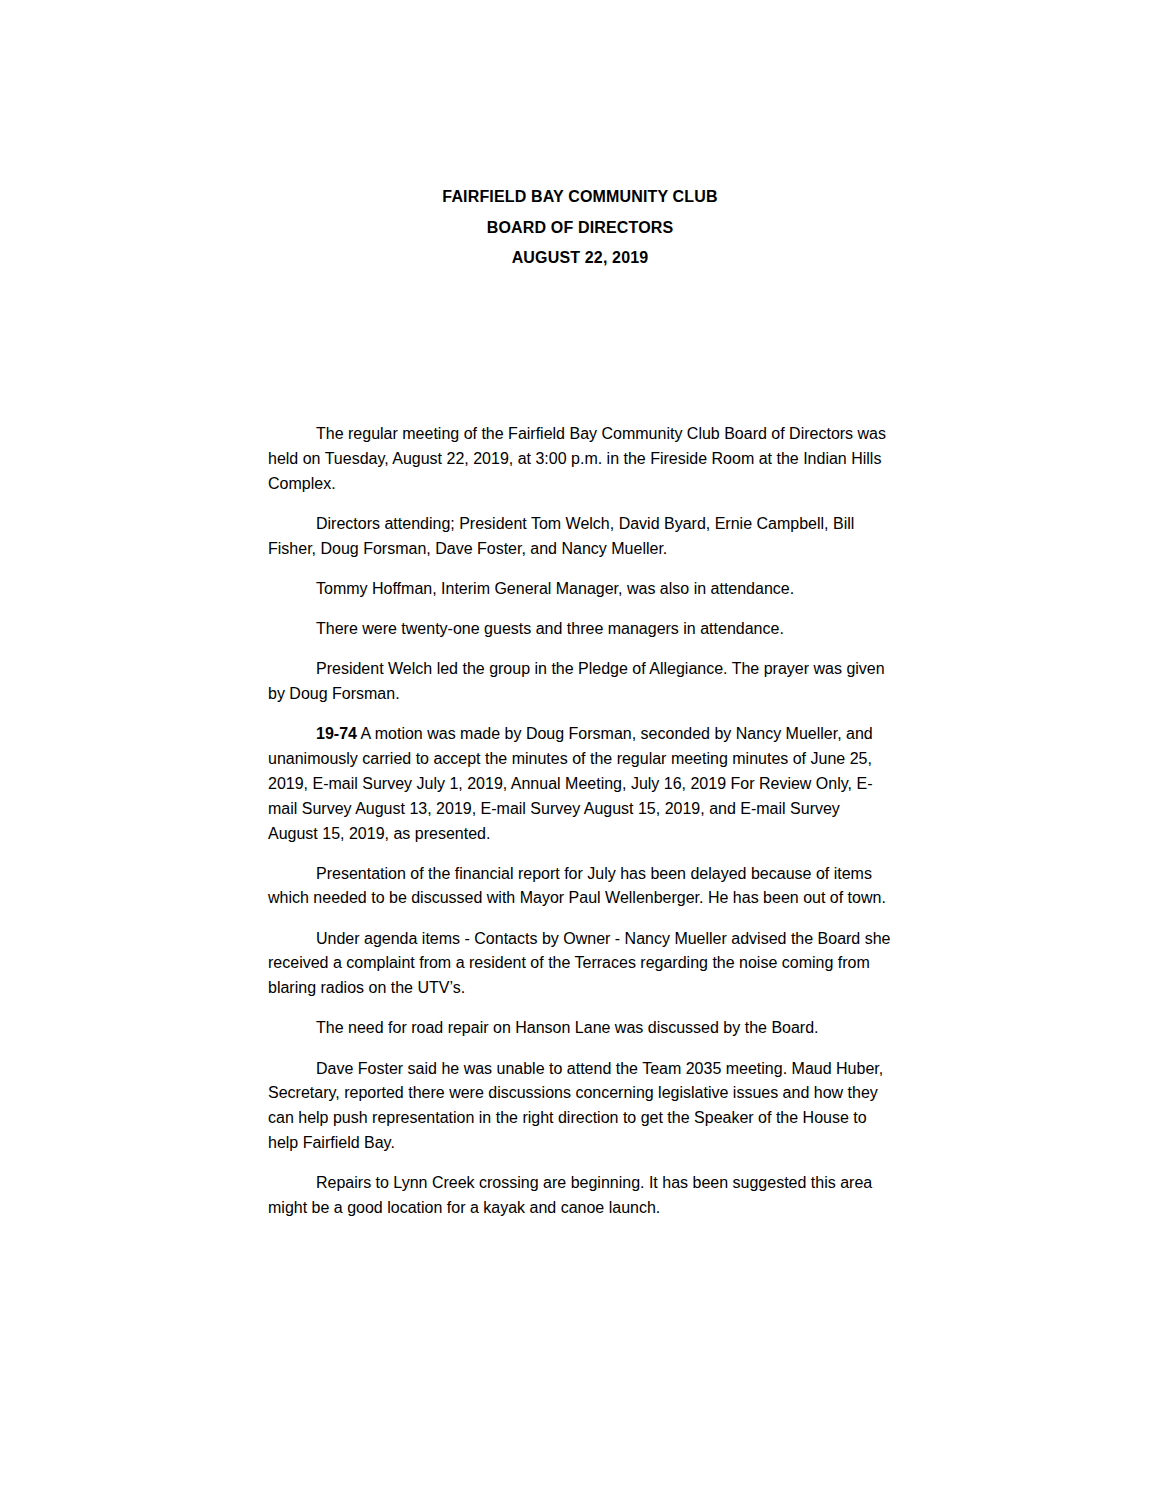FAIRFIELD BAY COMMUNITY CLUB
BOARD OF DIRECTORS
AUGUST 22, 2019
The regular meeting of the Fairfield Bay Community Club Board of Directors was held on Tuesday, August 22, 2019, at 3:00 p.m. in the Fireside Room at the Indian Hills Complex.
Directors attending; President Tom Welch, David Byard, Ernie Campbell, Bill Fisher, Doug Forsman, Dave Foster, and Nancy Mueller.
Tommy Hoffman, Interim General Manager, was also in attendance.
There were twenty-one guests and three managers in attendance.
President Welch led the group in the Pledge of Allegiance. The prayer was given by Doug Forsman.
19-74 A motion was made by Doug Forsman, seconded by Nancy Mueller, and unanimously carried to accept the minutes of the regular meeting minutes of June 25, 2019, E-mail Survey July 1, 2019, Annual Meeting, July 16, 2019 For Review Only, E-mail Survey August 13, 2019, E-mail Survey August 15, 2019, and E-mail Survey August 15, 2019, as presented.
Presentation of the financial report for July has been delayed because of items which needed to be discussed with Mayor Paul Wellenberger. He has been out of town.
Under agenda items - Contacts by Owner - Nancy Mueller advised the Board she received a complaint from a resident of the Terraces regarding the noise coming from blaring radios on the UTV’s.
The need for road repair on Hanson Lane was discussed by the Board.
Dave Foster said he was unable to attend the Team 2035 meeting. Maud Huber, Secretary, reported there were discussions concerning legislative issues and how they can help push representation in the right direction to get the Speaker of the House to help Fairfield Bay.
Repairs to Lynn Creek crossing are beginning. It has been suggested this area might be a good location for a kayak and canoe launch.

• _WHAT THE EXERCISE ASKS_:
Copy only the lines in the listing that contain "President".

• _YOUR SOLUTION_:
Directors attending; President Tom Welch, David Byard, Ernie Campbell, Bill Fisher, Doug Forsman, Dave Foster, and Nancy Mueller.
President Welch led the group in the Pledge of Allegiance. The prayer was given by Doug Forsman.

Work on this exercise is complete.